## Fragmento propuesto:
□ □ □ □ □

Birmania.

Con menos de la mitad de su población vacunada contra la COVID-19, Birmania necesita vacunas urgentemente, pero la situación de conflicto y semi-anarquía que vive el país hace probable que, aunque reciban las dosis, se conviertan en un arma arrojadiza entre el Ejército y los rebeldes y no lleguen a todos.

En un país que en poco más de un año, desde el golpe de Estado del 1 de febrero de 2021, ha pasado de ser una de las grandes promesas de apertura asiáticas a un estado en guerra alejado de la comunidad internacional, la falta de vacunas contra la COVID-19 es el enésimo ejemplo de la disfuncionalidad de la junta de Min Aung Hlaing.

Formado por miembros de la derrocada Liga Nacional para la Democracia de Aung San Suu Kyi, que gobernó entre 2015 y 2021, el Gobierno de Unidad Nacional (NUG) se autoproclama el poder legítimo de Birmania, donde una gran parte de la población no reconoce a la junta y ha salido a las calles a enfrentarse a los generales desde la asonada.

□ □ □ □ □

Entradas almacenadas:
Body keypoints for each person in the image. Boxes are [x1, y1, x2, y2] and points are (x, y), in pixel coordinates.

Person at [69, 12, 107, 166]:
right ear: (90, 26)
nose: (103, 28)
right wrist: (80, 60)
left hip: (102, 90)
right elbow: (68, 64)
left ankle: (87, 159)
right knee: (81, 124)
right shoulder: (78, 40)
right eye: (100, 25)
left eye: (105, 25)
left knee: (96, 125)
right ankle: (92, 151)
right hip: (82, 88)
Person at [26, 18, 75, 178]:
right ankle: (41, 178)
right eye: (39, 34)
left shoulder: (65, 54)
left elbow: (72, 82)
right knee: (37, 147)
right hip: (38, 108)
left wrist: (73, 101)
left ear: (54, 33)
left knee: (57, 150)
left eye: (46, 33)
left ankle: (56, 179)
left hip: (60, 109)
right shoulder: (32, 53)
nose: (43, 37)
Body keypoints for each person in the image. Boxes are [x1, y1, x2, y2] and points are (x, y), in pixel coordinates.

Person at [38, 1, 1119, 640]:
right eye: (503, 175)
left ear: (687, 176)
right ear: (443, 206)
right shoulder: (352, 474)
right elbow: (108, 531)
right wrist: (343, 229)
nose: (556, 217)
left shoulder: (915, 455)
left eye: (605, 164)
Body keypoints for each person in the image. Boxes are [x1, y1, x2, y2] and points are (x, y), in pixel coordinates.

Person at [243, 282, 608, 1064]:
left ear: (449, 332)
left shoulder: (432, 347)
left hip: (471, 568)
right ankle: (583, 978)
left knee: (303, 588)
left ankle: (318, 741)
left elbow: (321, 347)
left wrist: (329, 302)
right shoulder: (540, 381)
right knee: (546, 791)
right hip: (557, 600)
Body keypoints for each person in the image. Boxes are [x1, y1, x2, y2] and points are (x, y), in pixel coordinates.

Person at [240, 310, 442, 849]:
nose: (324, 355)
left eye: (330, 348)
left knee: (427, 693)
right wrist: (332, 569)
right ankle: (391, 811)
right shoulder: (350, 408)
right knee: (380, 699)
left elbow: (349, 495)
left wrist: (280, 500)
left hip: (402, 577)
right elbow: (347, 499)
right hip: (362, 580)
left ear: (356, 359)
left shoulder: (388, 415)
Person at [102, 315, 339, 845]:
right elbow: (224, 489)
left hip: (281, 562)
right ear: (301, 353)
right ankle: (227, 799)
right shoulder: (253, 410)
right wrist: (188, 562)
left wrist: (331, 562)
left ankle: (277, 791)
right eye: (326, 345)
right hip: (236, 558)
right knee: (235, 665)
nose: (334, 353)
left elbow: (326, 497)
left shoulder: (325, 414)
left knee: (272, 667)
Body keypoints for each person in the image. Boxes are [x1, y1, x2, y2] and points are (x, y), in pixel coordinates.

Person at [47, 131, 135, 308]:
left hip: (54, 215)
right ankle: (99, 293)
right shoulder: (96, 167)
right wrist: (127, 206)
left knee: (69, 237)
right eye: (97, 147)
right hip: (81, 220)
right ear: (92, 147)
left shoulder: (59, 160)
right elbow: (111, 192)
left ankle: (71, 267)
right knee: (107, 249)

□ □ □ □ □

## Consigna 1:
Devuelve del texto sobre Birmania el pasaje que comienza en "En un país que" y termina en "desde la asonada.".
## Consigna 2:
Enumera las personas y las organizaciones políticas que el texto sobre Birmania menciona por su nombre propio.
## Consigna 3:
Escribe la continuación de la noticia sobre la vacunación en Birmania a partir de su última oración.
Los datos no guardan ninguna relación con el texto.

## Respuesta 1:
En un país que en poco más de un año, desde el golpe de Estado del 1 de febrero de 2021, ha pasado de ser una de las grandes promesas de apertura asiáticas a un estado en guerra alejado de la comunidad internacional, la falta de vacunas contra la COVID-19 es el enésimo ejemplo de la disfuncionalidad de la junta de Min Aung Hlaing.

Formado por miembros de la derrocada Liga Nacional para la Democracia de Aung San Suu Kyi, que gobernó entre 2015 y 2021, el Gobierno de Unidad Nacional (NUG) se autoproclama el poder legítimo de Birmania, donde una gran parte de la población no reconoce a la junta y ha salido a las calles a enfrentarse a los generales desde la asonada.

## Respuesta 2:
Min Aung Hlaing
Aung San Suu Kyi
Liga Nacional para la Democracia
Gobierno de Unidad Nacional (NUG)

## Respuesta 3:
Una situación de conflicto que ha sumido al país en la anarquía y ha colapsado múltiples servicios, entre ellos el sistema sanitario. Los médicos han sido una pieza clave del movimiento de desobediencia civil surgido tras la asonada, a lo que los militares han respondido deteniendo a más de un centenar de facultativos, según una ONG local, y cerrando centros sanitarios desleales al régimen militar.

Asimismo, la junta ha convertido las vacunas en un arma a su favor al bloquear su llegada a las fuerzas de defensa popular la guerrilla formada para combatir al Ejército y a los presos políticos y sus familiares. Aunque fuentes humanitarias también afirman que muchos de los 54 millones de habitantes han preferido no recibir las vacunas distribuidas por el régimen para mostrar su posición política o bien porque no quieren las dosis chinas.